Work task: Copy the data exactly; pictures stay out of the copy.
[Records for this exercise]
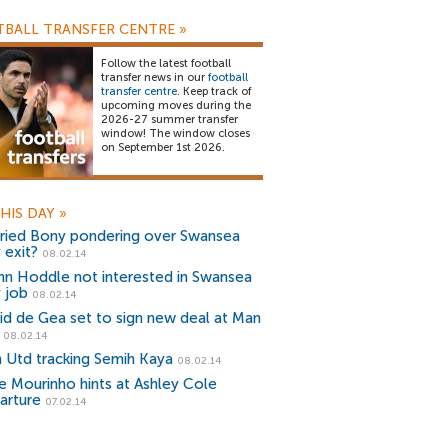
BALL TRANSFER CENTRE
»
Follow the latest football
transfer news in our
football
transfer centre
. Keep track of
upcoming moves during the
2026-27 summer transfer
window! The window closes
on September 1st 2026.
HIS DAY
»
fried Bony pondering over Swansea
 exit?
08.02.14
nn Hoddle not interested in Swansea
y job
08.02.14
id de Gea set to sign new deal at Man
08.02.14
 Utd tracking Semih Kaya
08.02.14
e Mourinho hints at Ashley Cole
arture
07.02.14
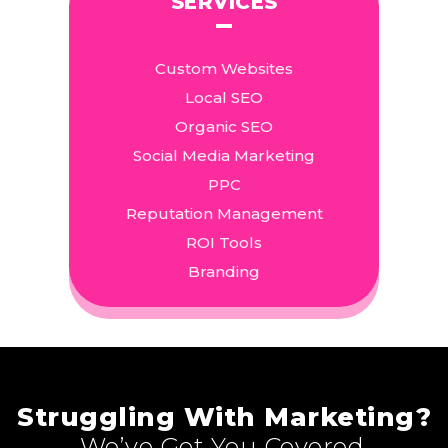
SERVICES
Custom Websites
Local SEO
Organic SEO
Social Media Marketing
PPC
Reputation Management
ROI Tools
Branding
Struggling With Marketing?
We’ve Got You Covered.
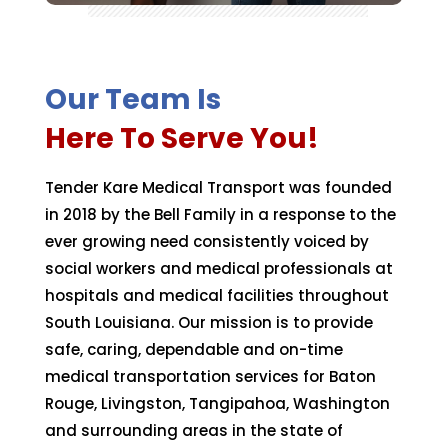
Our Team Is
Here To Serve You!
Tender Kare Medical Transport was founded
in 2018 by the Bell Family in a response to the
ever growing need consistently voiced by
social workers and medical professionals at
hospitals and medical facilities throughout
South Louisiana. Our mission is to provide
safe, caring, dependable and on-time
medical transportation services for Baton
Rouge, Livingston, Tangipahoa, Washington
and surrounding areas in the state of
[/Records for this exercise]
Solution to the problem:
BALL TRANSFER CENTRE
»
Follow the latest football
transfer news in our
football
transfer centre
. Keep track of
upcoming moves during the
2026-27 summer transfer
window! The window closes
on September 1st 2026.
HIS DAY
»
fried Bony pondering over Swansea
 exit?
08.02.14
nn Hoddle not interested in Swansea
y job
08.02.14
id de Gea set to sign new deal at Man
08.02.14
 Utd tracking Semih Kaya
08.02.14
e Mourinho hints at Ashley Cole
arture
07.02.14
SERVICES
Custom Websites
Local SEO
Organic SEO
Social Media Marketing
PPC
Reputation Management
ROI Tools
Branding
Struggling With Marketing?
We’ve Got You Covered.
Our Team Is
Here To Serve You!
Tender Kare Medical Transport was founded
in 2018 by the Bell Family in a response to the
ever growing need consistently voiced by
social workers and medical professionals at
hospitals and medical facilities throughout
South Louisiana. Our mission is to provide
safe, caring, dependable and on-time
medical transportation services for Baton
Rouge, Livingston, Tangipahoa, Washington
and surrounding areas in the state of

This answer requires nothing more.